* _Exercise description_: For this exercise, reproduce the entries below exactly, but only from the line containing "pola presente obra." through the line containing "ligt de indrukwekkende Hang En-grot. Maak", both included.

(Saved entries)
------------------------------------------------

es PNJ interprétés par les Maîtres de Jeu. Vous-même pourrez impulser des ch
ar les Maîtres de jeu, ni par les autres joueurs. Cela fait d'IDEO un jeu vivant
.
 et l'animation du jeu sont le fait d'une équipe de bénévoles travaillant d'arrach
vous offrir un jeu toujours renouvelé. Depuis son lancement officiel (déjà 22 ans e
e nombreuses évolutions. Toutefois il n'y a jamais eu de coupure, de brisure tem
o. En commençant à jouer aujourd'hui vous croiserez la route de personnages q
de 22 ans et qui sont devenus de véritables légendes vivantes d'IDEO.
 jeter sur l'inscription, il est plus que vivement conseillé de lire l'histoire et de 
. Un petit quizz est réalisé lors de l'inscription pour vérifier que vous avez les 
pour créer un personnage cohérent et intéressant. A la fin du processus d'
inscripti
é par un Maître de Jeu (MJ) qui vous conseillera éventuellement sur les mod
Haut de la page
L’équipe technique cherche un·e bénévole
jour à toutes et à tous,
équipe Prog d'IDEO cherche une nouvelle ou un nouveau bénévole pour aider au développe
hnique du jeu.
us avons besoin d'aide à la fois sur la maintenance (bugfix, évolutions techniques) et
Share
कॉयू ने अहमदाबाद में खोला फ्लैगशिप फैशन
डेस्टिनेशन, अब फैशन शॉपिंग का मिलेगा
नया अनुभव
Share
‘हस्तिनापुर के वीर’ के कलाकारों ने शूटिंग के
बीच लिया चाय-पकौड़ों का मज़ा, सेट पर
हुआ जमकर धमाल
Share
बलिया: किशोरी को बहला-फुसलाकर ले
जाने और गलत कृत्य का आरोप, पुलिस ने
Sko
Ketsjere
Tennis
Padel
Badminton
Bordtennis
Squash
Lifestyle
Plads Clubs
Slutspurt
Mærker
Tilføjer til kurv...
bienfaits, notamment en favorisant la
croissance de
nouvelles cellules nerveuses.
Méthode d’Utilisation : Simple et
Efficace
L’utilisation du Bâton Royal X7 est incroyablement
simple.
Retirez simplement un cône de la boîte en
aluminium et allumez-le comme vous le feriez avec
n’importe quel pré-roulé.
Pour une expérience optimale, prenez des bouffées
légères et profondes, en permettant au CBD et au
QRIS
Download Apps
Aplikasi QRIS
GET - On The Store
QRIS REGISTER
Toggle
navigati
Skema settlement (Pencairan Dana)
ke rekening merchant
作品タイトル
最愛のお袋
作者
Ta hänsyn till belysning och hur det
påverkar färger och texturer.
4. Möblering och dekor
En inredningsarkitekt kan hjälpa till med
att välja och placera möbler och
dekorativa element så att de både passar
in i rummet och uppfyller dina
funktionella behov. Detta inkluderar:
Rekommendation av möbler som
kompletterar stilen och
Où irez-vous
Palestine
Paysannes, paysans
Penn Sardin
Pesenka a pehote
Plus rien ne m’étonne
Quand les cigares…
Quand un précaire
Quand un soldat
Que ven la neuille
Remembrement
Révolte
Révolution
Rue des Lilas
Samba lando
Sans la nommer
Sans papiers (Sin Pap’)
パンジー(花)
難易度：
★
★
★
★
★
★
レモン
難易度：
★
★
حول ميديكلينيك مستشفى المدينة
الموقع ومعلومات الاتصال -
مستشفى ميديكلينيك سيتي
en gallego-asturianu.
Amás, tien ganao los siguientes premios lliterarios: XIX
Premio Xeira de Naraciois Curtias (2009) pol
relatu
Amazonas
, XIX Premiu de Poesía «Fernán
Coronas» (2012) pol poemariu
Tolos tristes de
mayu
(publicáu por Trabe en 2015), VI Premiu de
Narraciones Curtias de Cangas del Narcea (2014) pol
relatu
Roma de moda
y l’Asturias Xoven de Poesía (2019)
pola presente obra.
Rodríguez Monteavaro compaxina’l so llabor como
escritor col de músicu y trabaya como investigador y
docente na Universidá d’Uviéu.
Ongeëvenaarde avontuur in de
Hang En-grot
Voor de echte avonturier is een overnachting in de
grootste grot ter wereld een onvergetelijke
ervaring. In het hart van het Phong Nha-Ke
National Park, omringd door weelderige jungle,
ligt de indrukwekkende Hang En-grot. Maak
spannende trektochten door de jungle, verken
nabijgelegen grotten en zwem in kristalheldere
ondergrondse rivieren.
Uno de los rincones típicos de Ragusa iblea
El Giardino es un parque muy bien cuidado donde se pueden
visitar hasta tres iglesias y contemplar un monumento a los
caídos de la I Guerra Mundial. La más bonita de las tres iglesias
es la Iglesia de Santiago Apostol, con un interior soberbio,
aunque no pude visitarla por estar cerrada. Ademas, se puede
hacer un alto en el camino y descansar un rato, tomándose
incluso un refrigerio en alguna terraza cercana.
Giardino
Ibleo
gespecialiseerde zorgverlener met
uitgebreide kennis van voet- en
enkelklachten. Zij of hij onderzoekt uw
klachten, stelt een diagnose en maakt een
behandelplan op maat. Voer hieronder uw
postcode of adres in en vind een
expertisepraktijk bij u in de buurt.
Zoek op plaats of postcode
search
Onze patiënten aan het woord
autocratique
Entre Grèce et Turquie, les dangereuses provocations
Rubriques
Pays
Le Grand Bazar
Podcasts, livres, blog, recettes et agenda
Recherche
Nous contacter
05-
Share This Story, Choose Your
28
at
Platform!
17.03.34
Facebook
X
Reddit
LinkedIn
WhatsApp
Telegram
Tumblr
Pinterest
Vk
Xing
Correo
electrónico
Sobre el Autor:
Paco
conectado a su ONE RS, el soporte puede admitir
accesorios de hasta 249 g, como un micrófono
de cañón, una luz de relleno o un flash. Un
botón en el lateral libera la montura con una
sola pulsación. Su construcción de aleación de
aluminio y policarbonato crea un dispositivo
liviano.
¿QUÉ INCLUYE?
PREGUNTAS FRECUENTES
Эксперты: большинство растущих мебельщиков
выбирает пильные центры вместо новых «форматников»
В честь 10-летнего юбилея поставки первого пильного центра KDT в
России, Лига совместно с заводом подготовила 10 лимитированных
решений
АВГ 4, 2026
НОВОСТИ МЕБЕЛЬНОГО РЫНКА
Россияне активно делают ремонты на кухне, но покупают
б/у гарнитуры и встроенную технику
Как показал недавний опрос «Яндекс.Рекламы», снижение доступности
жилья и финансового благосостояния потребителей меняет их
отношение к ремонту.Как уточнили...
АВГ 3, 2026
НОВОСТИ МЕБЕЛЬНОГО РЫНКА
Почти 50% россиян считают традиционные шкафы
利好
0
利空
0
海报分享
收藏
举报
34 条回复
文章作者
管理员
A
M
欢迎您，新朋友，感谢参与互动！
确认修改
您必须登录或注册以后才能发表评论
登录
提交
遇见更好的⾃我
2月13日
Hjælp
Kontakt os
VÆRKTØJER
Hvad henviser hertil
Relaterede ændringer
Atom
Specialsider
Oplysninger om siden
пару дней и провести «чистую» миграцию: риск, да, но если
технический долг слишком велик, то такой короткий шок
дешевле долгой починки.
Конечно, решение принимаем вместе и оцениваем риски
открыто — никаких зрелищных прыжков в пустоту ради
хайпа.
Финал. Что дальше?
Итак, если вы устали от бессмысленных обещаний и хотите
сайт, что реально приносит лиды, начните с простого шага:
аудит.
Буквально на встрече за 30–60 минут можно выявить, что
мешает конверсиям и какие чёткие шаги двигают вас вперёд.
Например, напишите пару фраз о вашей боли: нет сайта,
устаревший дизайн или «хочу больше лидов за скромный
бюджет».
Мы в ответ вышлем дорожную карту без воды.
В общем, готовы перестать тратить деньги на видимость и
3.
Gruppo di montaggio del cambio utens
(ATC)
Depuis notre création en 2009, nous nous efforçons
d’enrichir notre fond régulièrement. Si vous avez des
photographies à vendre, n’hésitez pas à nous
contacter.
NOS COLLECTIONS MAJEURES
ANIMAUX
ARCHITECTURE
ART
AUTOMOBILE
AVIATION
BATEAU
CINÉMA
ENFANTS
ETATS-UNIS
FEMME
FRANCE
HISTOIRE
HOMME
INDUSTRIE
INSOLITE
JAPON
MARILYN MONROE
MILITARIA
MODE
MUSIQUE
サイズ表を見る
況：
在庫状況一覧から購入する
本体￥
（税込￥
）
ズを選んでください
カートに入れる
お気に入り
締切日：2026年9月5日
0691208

------------------------------------------------

* _Reply to the exercise_:
pola presente obra.
Rodríguez Monteavaro compaxina’l so llabor como
escritor col de músicu y trabaya como investigador y
docente na Universidá d’Uviéu.
Ongeëvenaarde avontuur in de
Hang En-grot
Voor de echte avonturier is een overnachting in de
grootste grot ter wereld een onvergetelijke
ervaring. In het hart van het Phong Nha-Ke
National Park, omringd door weelderige jungle,
ligt de indrukwekkende Hang En-grot. Maak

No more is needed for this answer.